> **Records provided**:
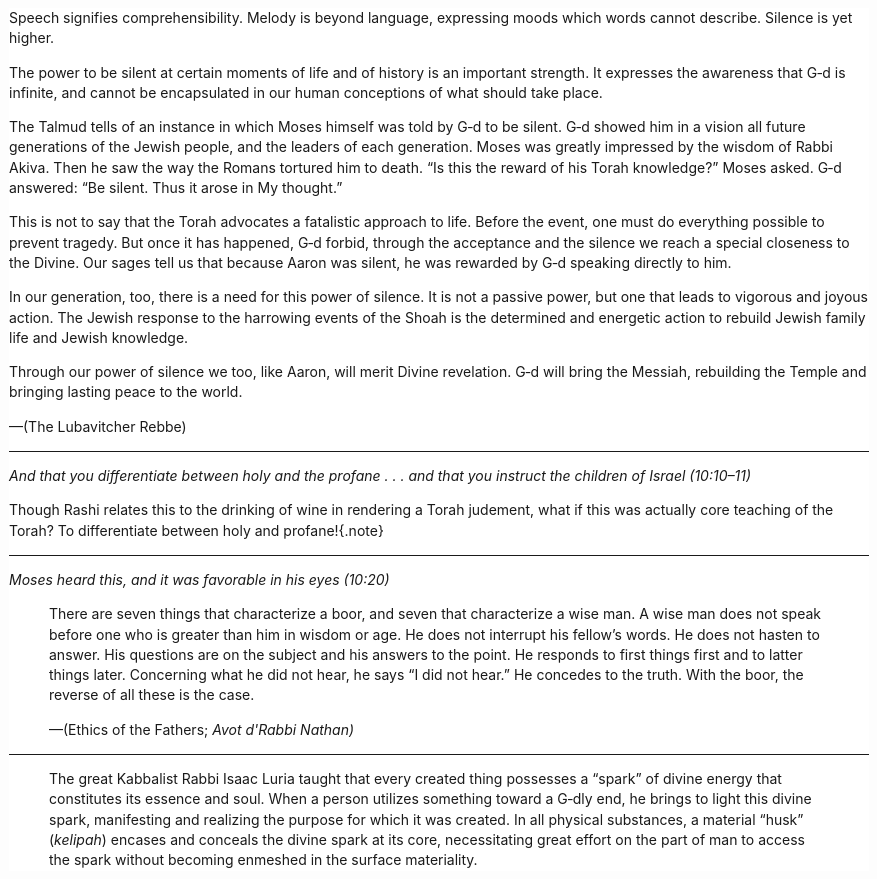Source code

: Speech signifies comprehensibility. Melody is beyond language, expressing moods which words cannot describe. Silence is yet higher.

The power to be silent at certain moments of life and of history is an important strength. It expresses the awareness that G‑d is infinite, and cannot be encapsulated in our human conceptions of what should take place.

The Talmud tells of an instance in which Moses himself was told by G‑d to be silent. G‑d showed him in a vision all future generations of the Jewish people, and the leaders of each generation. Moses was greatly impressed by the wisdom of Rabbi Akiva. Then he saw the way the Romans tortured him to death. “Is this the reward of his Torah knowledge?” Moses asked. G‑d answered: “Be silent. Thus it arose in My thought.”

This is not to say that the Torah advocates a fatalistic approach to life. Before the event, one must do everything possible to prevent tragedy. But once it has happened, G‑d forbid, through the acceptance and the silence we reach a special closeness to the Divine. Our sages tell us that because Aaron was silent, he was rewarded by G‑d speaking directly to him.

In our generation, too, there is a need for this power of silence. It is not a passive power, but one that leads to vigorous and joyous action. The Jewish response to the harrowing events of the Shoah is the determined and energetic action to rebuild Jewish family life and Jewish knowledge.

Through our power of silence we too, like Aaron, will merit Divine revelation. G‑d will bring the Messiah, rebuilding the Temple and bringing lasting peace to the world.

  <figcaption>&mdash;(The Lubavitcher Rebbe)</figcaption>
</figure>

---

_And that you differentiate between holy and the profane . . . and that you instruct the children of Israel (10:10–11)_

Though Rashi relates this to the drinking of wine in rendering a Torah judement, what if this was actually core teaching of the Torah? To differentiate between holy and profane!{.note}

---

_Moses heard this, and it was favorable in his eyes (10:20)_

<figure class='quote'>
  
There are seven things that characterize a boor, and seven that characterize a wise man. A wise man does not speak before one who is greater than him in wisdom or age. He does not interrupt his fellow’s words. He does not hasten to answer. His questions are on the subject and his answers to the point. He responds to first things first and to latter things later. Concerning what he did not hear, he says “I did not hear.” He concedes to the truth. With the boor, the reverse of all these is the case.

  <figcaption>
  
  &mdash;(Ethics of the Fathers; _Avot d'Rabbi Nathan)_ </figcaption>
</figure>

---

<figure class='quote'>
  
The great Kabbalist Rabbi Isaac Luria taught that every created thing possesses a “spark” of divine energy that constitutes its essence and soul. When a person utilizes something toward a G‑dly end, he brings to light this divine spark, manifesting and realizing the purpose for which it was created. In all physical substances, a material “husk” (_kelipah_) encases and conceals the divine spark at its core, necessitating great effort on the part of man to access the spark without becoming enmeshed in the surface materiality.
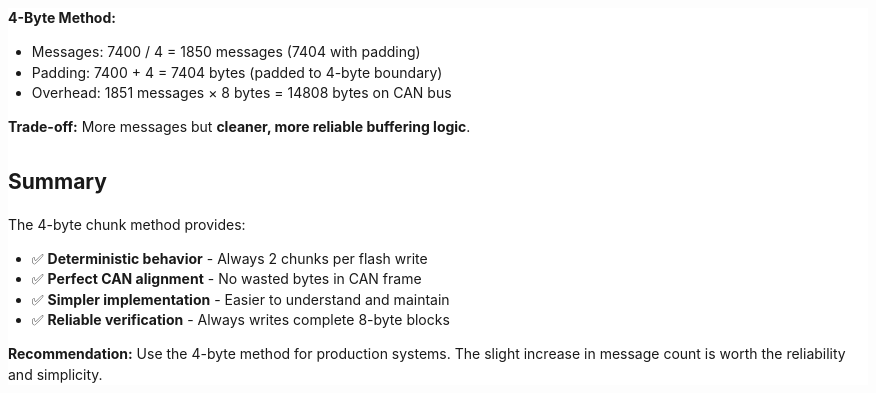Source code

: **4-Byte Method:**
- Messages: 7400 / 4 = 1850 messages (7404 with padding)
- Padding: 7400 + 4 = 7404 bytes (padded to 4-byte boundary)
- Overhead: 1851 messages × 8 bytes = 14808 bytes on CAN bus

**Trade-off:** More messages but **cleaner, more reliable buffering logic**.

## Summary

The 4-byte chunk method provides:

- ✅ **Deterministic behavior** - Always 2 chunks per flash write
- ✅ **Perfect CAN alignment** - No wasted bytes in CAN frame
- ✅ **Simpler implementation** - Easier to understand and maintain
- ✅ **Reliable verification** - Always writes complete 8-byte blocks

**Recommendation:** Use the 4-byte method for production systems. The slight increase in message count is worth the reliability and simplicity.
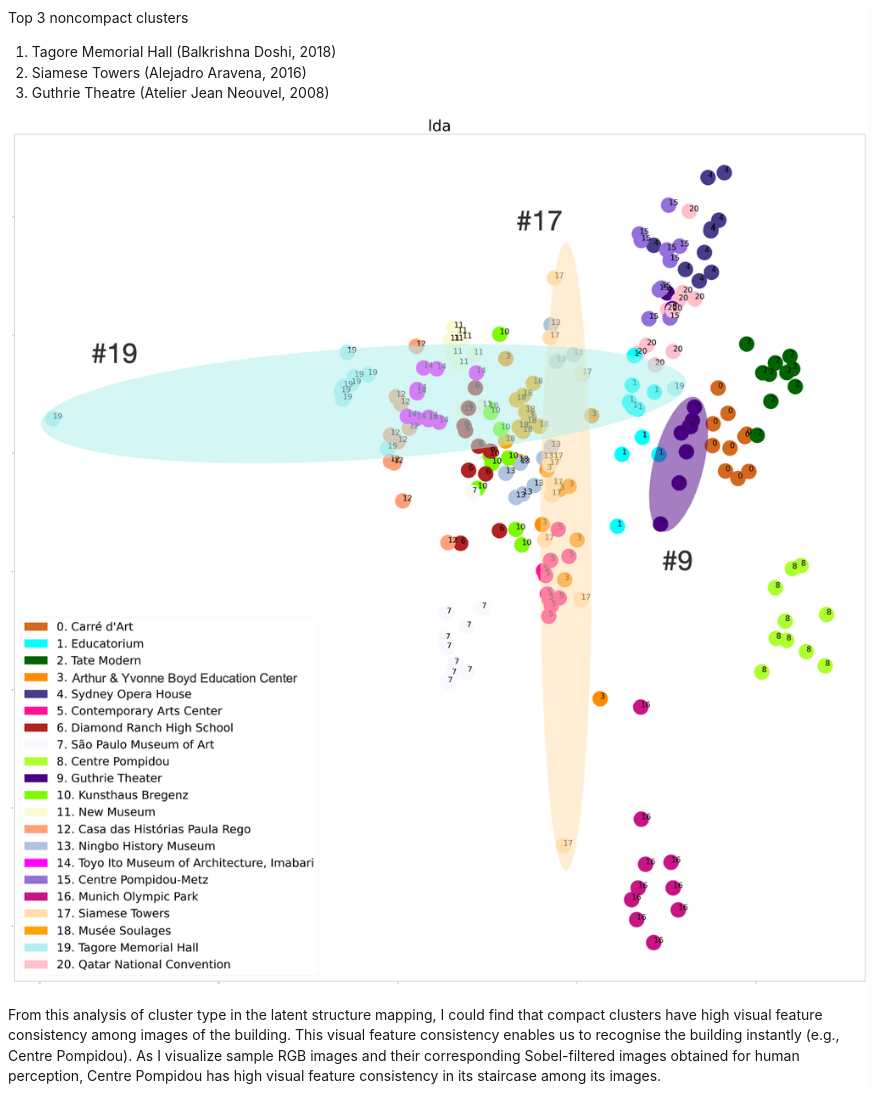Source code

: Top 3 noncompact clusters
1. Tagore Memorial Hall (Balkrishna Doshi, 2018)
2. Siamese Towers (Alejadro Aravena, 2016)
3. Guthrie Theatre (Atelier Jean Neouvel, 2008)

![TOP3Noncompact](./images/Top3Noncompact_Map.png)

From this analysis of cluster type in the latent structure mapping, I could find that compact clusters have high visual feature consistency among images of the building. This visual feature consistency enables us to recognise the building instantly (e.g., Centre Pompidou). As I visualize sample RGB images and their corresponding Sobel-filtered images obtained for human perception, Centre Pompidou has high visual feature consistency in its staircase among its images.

> **Task to carry out**:
Retype all of the records above word for word, leaving out the pictures.

> **Written response**:
Source code

: Speech signifies comprehensibility. Melody is beyond language, expressing moods which words cannot describe. Silence is yet higher.

The power to be silent at certain moments of life and of history is an important strength. It expresses the awareness that G‑d is infinite, and cannot be encapsulated in our human conceptions of what should take place.

The Talmud tells of an instance in which Moses himself was told by G‑d to be silent. G‑d showed him in a vision all future generations of the Jewish people, and the leaders of each generation. Moses was greatly impressed by the wisdom of Rabbi Akiva. Then he saw the way the Romans tortured him to death. “Is this the reward of his Torah knowledge?” Moses asked. G‑d answered: “Be silent. Thus it arose in My thought.”

This is not to say that the Torah advocates a fatalistic approach to life. Before the event, one must do everything possible to prevent tragedy. But once it has happened, G‑d forbid, through the acceptance and the silence we reach a special closeness to the Divine. Our sages tell us that because Aaron was silent, he was rewarded by G‑d speaking directly to him.

In our generation, too, there is a need for this power of silence. It is not a passive power, but one that leads to vigorous and joyous action. The Jewish response to the harrowing events of the Shoah is the determined and energetic action to rebuild Jewish family life and Jewish knowledge.

Through our power of silence we too, like Aaron, will merit Divine revelation. G‑d will bring the Messiah, rebuilding the Temple and bringing lasting peace to the world.

  <figcaption>&mdash;(The Lubavitcher Rebbe)</figcaption>
</figure>

---

_And that you differentiate between holy and the profane . . . and that you instruct the children of Israel (10:10–11)_

Though Rashi relates this to the drinking of wine in rendering a Torah judement, what if this was actually core teaching of the Torah? To differentiate between holy and profane!{.note}

---

_Moses heard this, and it was favorable in his eyes (10:20)_

<figure class='quote'>
  
There are seven things that characterize a boor, and seven that characterize a wise man. A wise man does not speak before one who is greater than him in wisdom or age. He does not interrupt his fellow’s words. He does not hasten to answer. His questions are on the subject and his answers to the point. He responds to first things first and to latter things later. Concerning what he did not hear, he says “I did not hear.” He concedes to the truth. With the boor, the reverse of all these is the case.

  <figcaption>
  
  &mdash;(Ethics of the Fathers; _Avot d'Rabbi Nathan)_ </figcaption>
</figure>

---

<figure class='quote'>
  
The great Kabbalist Rabbi Isaac Luria taught that every created thing possesses a “spark” of divine energy that constitutes its essence and soul. When a person utilizes something toward a G‑dly end, he brings to light this divine spark, manifesting and realizing the purpose for which it was created. In all physical substances, a material “husk” (_kelipah_) encases and conceals the divine spark at its core, necessitating great effort on the part of man to access the spark without becoming enmeshed in the surface materiality.
Source code

: **4-Byte Method:**
- Messages: 7400 / 4 = 1850 messages (7404 with padding)
- Padding: 7400 + 4 = 7404 bytes (padded to 4-byte boundary)
- Overhead: 1851 messages × 8 bytes = 14808 bytes on CAN bus

**Trade-off:** More messages but **cleaner, more reliable buffering logic**.

## Summary

The 4-byte chunk method provides:

- ✅ **Deterministic behavior** - Always 2 chunks per flash write
- ✅ **Perfect CAN alignment** - No wasted bytes in CAN frame
- ✅ **Simpler implementation** - Easier to understand and maintain
- ✅ **Reliable verification** - Always writes complete 8-byte blocks

**Recommendation:** Use the 4-byte method for production systems. The slight increase in message count is worth the reliability and simplicity.
Source code

: Top 3 noncompact clusters
1. Tagore Memorial Hall (Balkrishna Doshi, 2018)
2. Siamese Towers (Alejadro Aravena, 2016)
3. Guthrie Theatre (Atelier Jean Neouvel, 2008)

![TOP3Noncompact](./images/Top3Noncompact_Map.png)

From this analysis of cluster type in the latent structure mapping, I could find that compact clusters have high visual feature consistency among images of the building. This visual feature consistency enables us to recognise the building instantly (e.g., Centre Pompidou). As I visualize sample RGB images and their corresponding Sobel-filtered images obtained for human perception, Centre Pompidou has high visual feature consistency in its staircase among its images.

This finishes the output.